Pre-activation of the genome integrity checkpoint increases DNA damage tolerance

Abstract

The genome integrity checkpoint is a conserved signaling pathway that is regulated in yeast by the Mec1 (homologous to human ATR) and Rad53 (homologous to human Chk1) kinases. The pathway coordinates a multifaceted response that allows cells to cope with DNA damage and DNA replication stress. The full activation of the checkpoint blocks origin firing, stabilizes replication forks, activates DNA repair proteins and may lead to senescence or apoptosisin higher eukaryotes. We have recently demonstrated that endogenous replication stress can activate the genome integrity checkpoint in budding yeast at a low level that does not go so far as to interfere with cell cycle progression, but it does activate DNA damage-inducible proteins. Here we demonstrate that the low level pre-activation of the checkpoint, either by endogenous replication stress or by the nucleotide-depleting drug hydroxyurea, can increase damage tolerance to multiple DNA-damaging agents. These results may provide new strategies for using the checkpoint to protect normal cells from genotoxic stress.

Figure 1.

Deletion of IXR1 increases DNA damage tolerance. (A) Spot assays on YPD media with various drugs were performed using 1:10 serial dilutions (1:5 for MMS) of logarithmically growing cultures of wild-type (W1588-4C), ixr1Δ (TOY736), ixr1Δ smlΔ (TOY714), ixr1Δ dun1Δ sml1Δ (TOY730), sml1Δ (U952-3B), dun1Δ (TOY510) and dun1Δ sml1Δ (TOY728) strains. (B) Analysis of DNA damage tolerance. Wild-type (W1588-4C, open circles) and ixr1Δ (TOY736, black triangles) cells were grown to mid-log phase, and appropriate dilutions were plated on YPD containing the indicated amounts of various drugs or on YPD alone and were UV irradiated at the indicated doses. (C) Spot assays were performed as in Figure 1A using following strains: wild-type (W1588-4C), ixr1Δ (TOY736), ixr1Δ smlΔ (TOY714), ixr1Δ mec1Δ sml1Δ (TOY753) and mec1Δ sml1Δ (TOY757).

Figure 2.

The genome integrity checkpoint is pre-activated in ixr1 mutants and is activated further in response to DNA-damaging drugs and replication block. (A) Western blot analysis of Rnr3 and Rnr4 levels in wild-type (wt) (TOY632) and ixr1Δ (TOY732) strains before and after 2-h treatments with 0.2 mg/l 4-NQO, 0.02% MMS, 200 mM HU, 2.5 mMcisplatin or 325 μM t-BHP. Protein levels were quantified in relative units (RU, levels of Rnr3 or Rnr4 divided by the level of tubulin in the same sample lane as described in ‘Materials and Methods’ section).

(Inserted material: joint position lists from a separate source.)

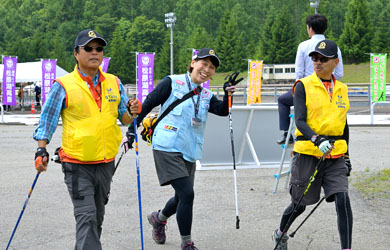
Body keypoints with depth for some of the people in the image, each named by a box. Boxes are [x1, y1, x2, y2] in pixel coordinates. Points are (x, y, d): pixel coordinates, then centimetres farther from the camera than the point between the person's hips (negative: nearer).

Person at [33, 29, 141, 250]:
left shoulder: (114, 83, 6)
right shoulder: (63, 86, -6)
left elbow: (124, 118, 11)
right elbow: (47, 119, -3)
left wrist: (132, 112, -12)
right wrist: (42, 151, -13)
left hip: (106, 163, 5)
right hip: (77, 165, -5)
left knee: (97, 216, 18)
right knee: (86, 216, -12)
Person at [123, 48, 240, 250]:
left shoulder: (206, 96, 12)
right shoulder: (172, 83, -4)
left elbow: (222, 111, -5)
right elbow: (148, 104, -2)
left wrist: (228, 94, -24)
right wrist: (132, 129, -5)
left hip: (189, 152, 7)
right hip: (167, 148, -7)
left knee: (182, 198, 14)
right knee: (186, 194, -16)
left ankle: (158, 218, 46)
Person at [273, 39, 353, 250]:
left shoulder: (341, 89, 10)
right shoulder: (303, 86, -5)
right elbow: (300, 121, -16)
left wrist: (346, 155, 19)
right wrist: (317, 139, -32)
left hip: (335, 157, 3)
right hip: (308, 154, -3)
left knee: (343, 199, -14)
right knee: (300, 204, 10)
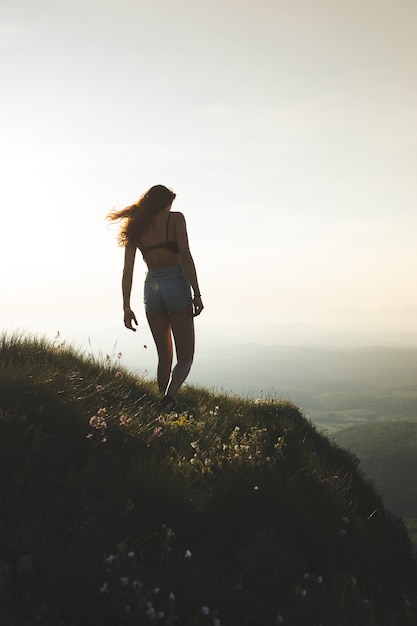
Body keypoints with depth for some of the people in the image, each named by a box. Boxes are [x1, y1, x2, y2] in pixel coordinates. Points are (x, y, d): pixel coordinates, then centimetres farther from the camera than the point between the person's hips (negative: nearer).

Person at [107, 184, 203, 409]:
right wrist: (197, 293, -9)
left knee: (164, 357, 17)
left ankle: (164, 403, 17)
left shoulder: (135, 228, 12)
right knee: (185, 358, 1)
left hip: (151, 288, 4)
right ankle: (169, 396, -23)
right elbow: (185, 257, -11)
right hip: (177, 285, -4)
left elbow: (127, 270, 6)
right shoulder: (175, 218, 1)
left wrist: (126, 307, 7)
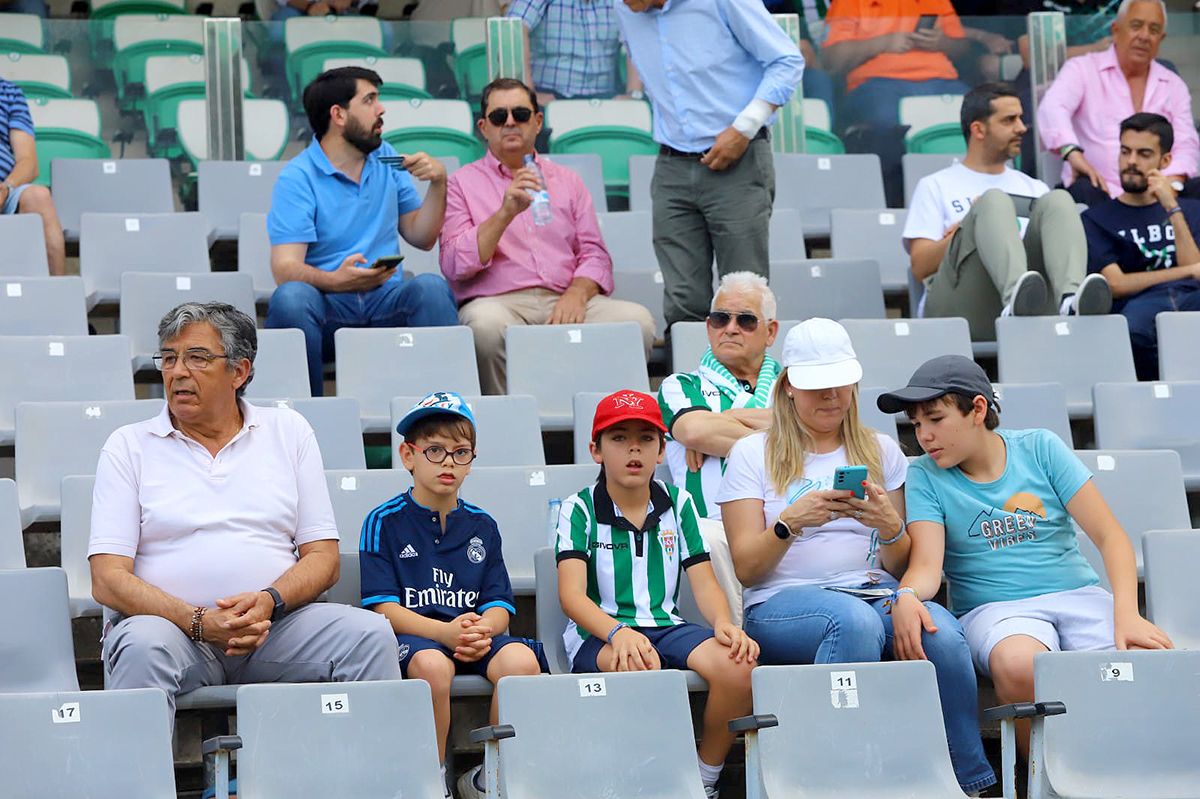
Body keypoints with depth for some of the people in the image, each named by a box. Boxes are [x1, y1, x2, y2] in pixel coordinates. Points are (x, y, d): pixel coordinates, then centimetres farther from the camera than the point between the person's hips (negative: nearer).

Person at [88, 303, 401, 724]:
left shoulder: (289, 431, 15)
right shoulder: (128, 446, 9)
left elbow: (323, 557, 9)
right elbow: (108, 578, -2)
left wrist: (269, 601, -14)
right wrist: (199, 622, -18)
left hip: (275, 624, 2)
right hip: (167, 621, -2)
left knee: (370, 634, -22)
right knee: (143, 648, -35)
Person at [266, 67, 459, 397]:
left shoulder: (386, 159, 16)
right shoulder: (298, 178, -2)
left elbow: (421, 237, 19)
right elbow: (285, 268, -13)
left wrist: (438, 184, 2)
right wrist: (336, 280, -33)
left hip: (386, 298, 3)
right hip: (328, 303, -3)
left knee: (431, 288, -28)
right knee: (290, 297, -36)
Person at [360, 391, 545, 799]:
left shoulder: (482, 526, 15)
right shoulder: (385, 522, 3)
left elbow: (499, 605, 9)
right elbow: (384, 607, -6)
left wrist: (481, 630, -17)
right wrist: (447, 631, -22)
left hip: (477, 635, 4)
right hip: (412, 634, -4)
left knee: (522, 661, -28)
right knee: (432, 665, -38)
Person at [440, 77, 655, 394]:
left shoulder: (567, 181, 23)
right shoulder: (463, 183, 12)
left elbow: (594, 255, 15)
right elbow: (454, 266, -2)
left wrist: (576, 294, -8)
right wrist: (505, 213, -12)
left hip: (563, 301, 3)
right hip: (498, 301, -3)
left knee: (637, 320, -26)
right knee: (487, 324, -39)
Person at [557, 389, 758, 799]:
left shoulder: (678, 503, 11)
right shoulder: (579, 508, 0)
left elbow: (704, 583, 8)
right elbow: (572, 593, -12)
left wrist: (724, 623, -16)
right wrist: (619, 633, -32)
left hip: (667, 626, 4)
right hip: (599, 633, -4)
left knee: (738, 666, -28)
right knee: (638, 667, -41)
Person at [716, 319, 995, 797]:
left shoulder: (881, 452, 20)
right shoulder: (753, 454, 11)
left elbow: (902, 566, 17)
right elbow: (746, 569, 3)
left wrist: (890, 527, -6)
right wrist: (791, 521, -15)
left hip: (876, 593, 3)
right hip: (782, 603, -3)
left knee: (943, 635, -32)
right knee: (855, 620, -39)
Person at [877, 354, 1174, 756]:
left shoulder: (1040, 448, 5)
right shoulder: (925, 477, 4)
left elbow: (1109, 535, 1)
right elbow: (927, 565, -9)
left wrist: (1126, 613, -16)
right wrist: (906, 597, -34)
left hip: (1077, 593, 1)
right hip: (994, 610, -1)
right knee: (1018, 664, -38)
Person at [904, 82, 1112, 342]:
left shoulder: (1034, 188, 32)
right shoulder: (936, 186, 21)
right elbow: (920, 267, 8)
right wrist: (971, 225, -4)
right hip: (959, 308, -3)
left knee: (1057, 200, -18)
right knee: (994, 200, -26)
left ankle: (1071, 299, -49)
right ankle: (1016, 298, -57)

ND: not detected. (B) Western blot analysis of Rnr3, Rnr4 and Sml1 levels in wild-type (wt) (TOY632) and ixr1Δ (TOY732) strains. Cells were synchronized with α-factor, released into fresh YPD media and collected at the indicated time points. Upper panel: corresponding flow cytometer charts. as: asynchronous culture. RU, relative units; ND, not detected.

Figure 3.

Low concentration of HU improves DNA damage tolerance of the wild-type strain. Western blot analysis of Rnr1–4 protein levels and corresponding flow cytometry histograms (A) and dNTP concentration measurement (B) in the wild-type strain (W1588-4C) after 10 h incubation with 0, 5, 12, 15 or 20 mM HU. (C–E) Analysis of DNA damage tolerance of the wild-type strain incubated 10 h with 0, 5, 12, 15 or 20 mM HU. Cells were spun, washed once with water, and appropriate dilutions were plated on YPD or YPD containing 0.15 mg/l 4-NQO (C), 2 mMcisplatin (D) or 325 μM t-BHP (E). (F) Spot assays on YPD media containing 0.15 mg/l or 0.17 mg/l 4-NQO were performed using 1:10 serial dilutions of wild-type cells pre-incubated 10 h with 0 mM HU (top row) or 12 mM HU (bottom row). (G) Analysis of DNA damage tolerance. Wild-type cells (W1588-4C) were grown to mid-log phase and appropriate dilutions were plated on YPD containing 325 μM t-BHP with or without 15 mM HU. The number of colonies is shown.